SPEICHER: Securing LSM-based Key-Value Stores using Shielded Execution.

We introduce SPEICHER, a secure storage system that not only provides strong confidentiality and integrity properties, but also ensures data freshness to protect against rollback/forking attacks. SPEICHER exports a Key-Value (KV) interface backed by Log-Structured Merge Tree (LSM) for supporting secure data storage and query operations.

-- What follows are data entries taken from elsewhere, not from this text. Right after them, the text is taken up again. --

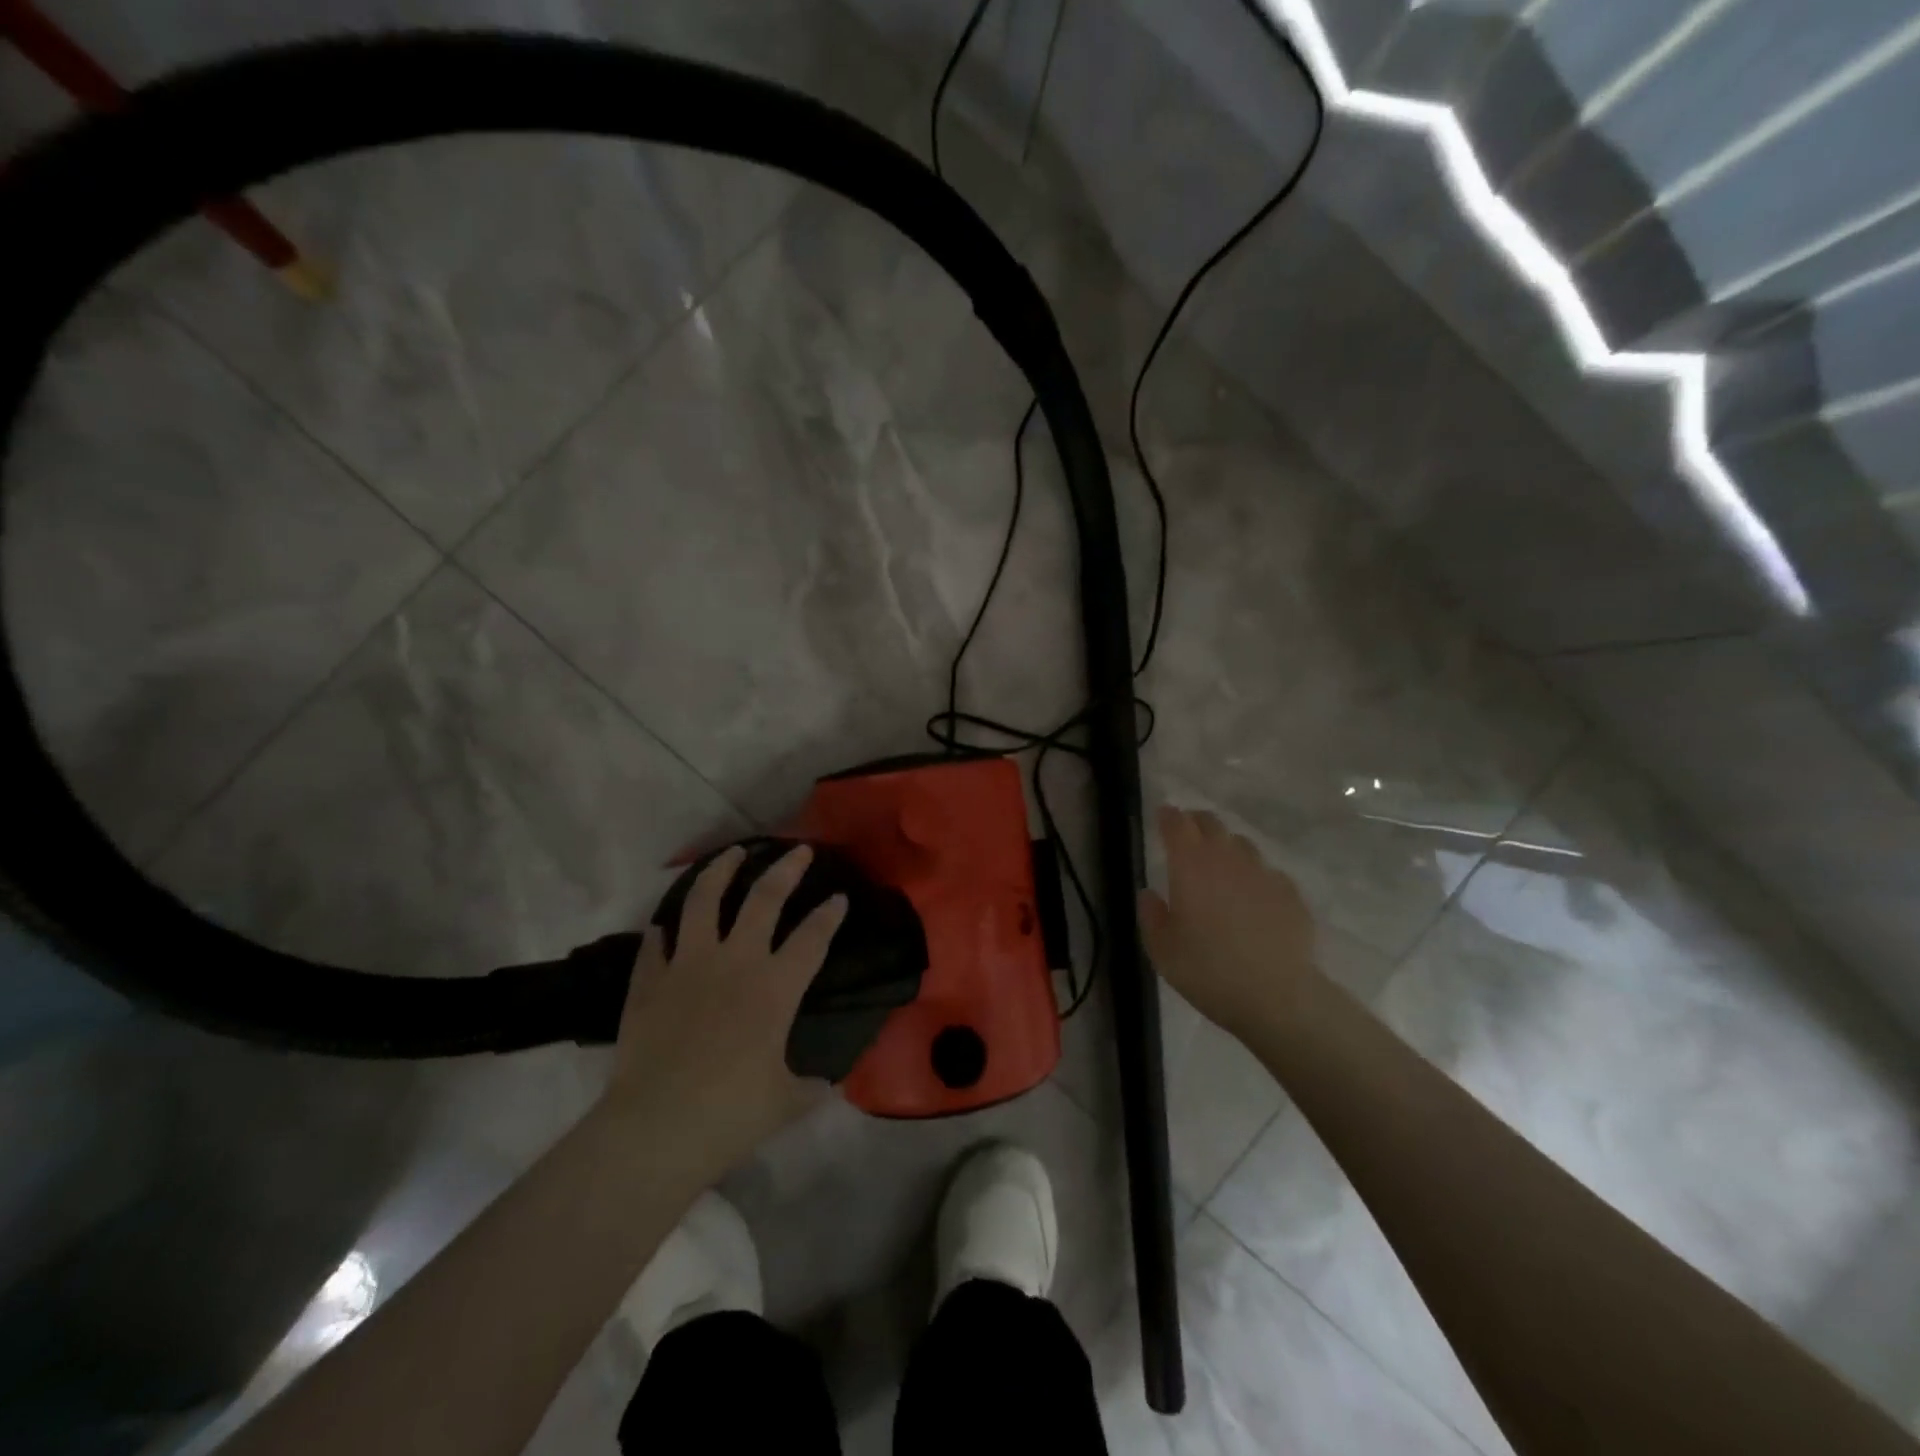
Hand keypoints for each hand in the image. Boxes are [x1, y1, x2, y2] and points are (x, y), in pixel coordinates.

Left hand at [605, 844, 846, 1175]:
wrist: (655, 1129)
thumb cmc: (730, 1115)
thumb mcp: (786, 1103)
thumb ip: (810, 1086)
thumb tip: (826, 1084)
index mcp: (775, 988)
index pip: (812, 938)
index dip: (829, 915)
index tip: (840, 897)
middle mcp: (735, 963)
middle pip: (764, 899)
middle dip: (785, 869)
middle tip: (799, 850)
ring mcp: (687, 966)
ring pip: (704, 901)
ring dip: (720, 871)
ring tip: (732, 853)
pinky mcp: (649, 982)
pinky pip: (654, 946)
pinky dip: (660, 933)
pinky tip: (662, 926)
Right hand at [1140, 806, 1318, 1037]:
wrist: (1277, 997)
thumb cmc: (1208, 971)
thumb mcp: (1162, 950)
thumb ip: (1151, 915)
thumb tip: (1149, 894)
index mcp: (1190, 865)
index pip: (1177, 824)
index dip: (1168, 816)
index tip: (1162, 815)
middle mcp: (1227, 859)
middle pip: (1211, 824)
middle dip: (1196, 823)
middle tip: (1187, 834)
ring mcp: (1263, 873)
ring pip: (1242, 844)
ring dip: (1226, 847)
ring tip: (1220, 867)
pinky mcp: (1290, 893)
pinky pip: (1268, 873)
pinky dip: (1255, 877)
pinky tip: (1253, 898)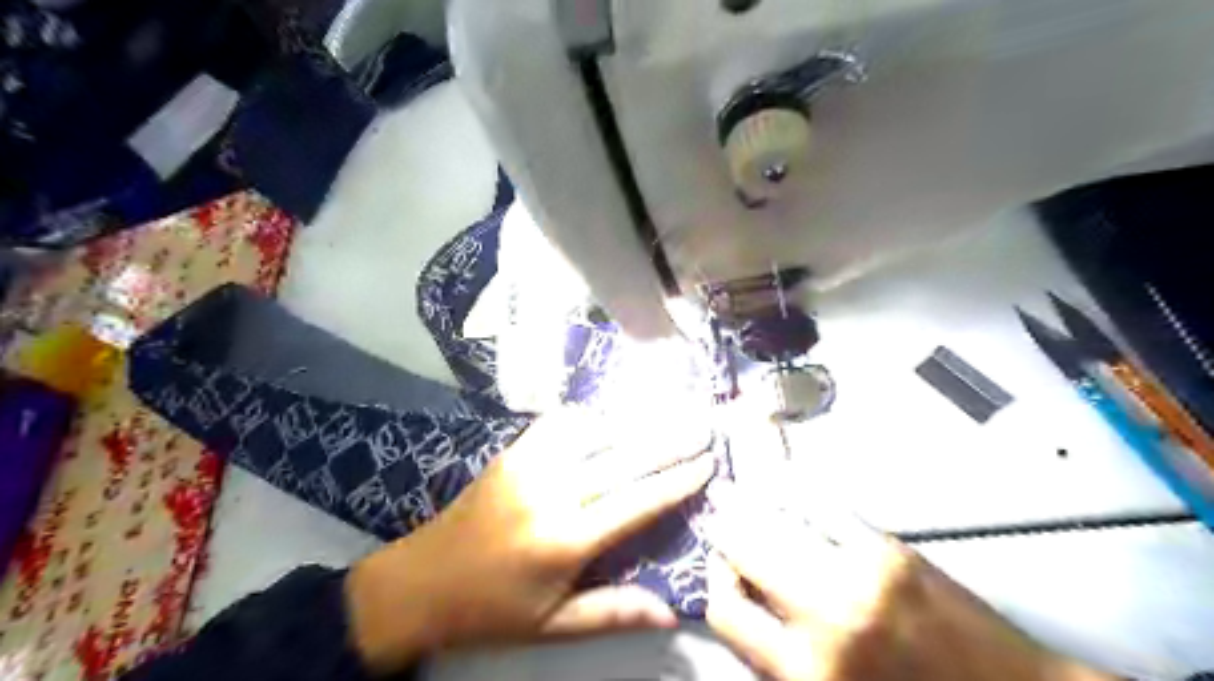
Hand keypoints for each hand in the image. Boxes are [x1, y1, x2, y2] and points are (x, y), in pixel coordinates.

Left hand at [347, 406, 713, 672]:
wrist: (421, 581)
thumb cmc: (492, 610)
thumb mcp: (553, 626)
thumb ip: (613, 612)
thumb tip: (672, 611)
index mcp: (565, 539)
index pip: (637, 502)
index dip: (676, 481)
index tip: (707, 463)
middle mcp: (552, 492)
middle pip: (624, 458)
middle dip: (669, 441)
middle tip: (702, 426)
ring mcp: (529, 465)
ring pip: (595, 433)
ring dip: (635, 423)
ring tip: (668, 415)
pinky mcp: (513, 453)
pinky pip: (559, 424)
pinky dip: (591, 417)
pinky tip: (610, 417)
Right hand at [708, 487, 1113, 680]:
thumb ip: (781, 656)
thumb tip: (745, 599)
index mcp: (806, 671)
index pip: (726, 610)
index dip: (713, 583)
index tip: (717, 567)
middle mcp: (824, 616)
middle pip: (746, 552)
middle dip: (723, 530)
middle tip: (714, 515)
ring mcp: (858, 574)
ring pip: (779, 522)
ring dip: (750, 504)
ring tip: (733, 493)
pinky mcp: (890, 549)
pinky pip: (824, 508)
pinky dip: (795, 493)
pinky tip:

SPEICHER enforces these security properties on an untrusted host by leveraging shielded execution based on a hardware-assisted trusted execution environment (TEE)-specifically, Intel SGX. However, the design of SPEICHER extends the trust in shielded execution beyond the secure SGX enclave memory region to ensure that the security properties are also preserved in the stateful (or non-volatile) setting of an untrusted storage medium, including system crash, reboot, or migration. More specifically, we have designed an authenticated and confidentiality-preserving LSM data structure. We have further hardened the LSM data structure to ensure data freshness by designing asynchronous trusted counters. Lastly, we designed a direct I/O library for shielded execution based on Intel SPDK to overcome the I/O bottlenecks in the SGX enclave. We have implemented SPEICHER as a fully-functional storage system by extending RocksDB, and evaluated its performance using the RocksDB benchmark. Our experimental evaluation shows that SPEICHER incurs reasonable overheads for providing strong security guarantees, while keeping the trusted computing base (TCB) small.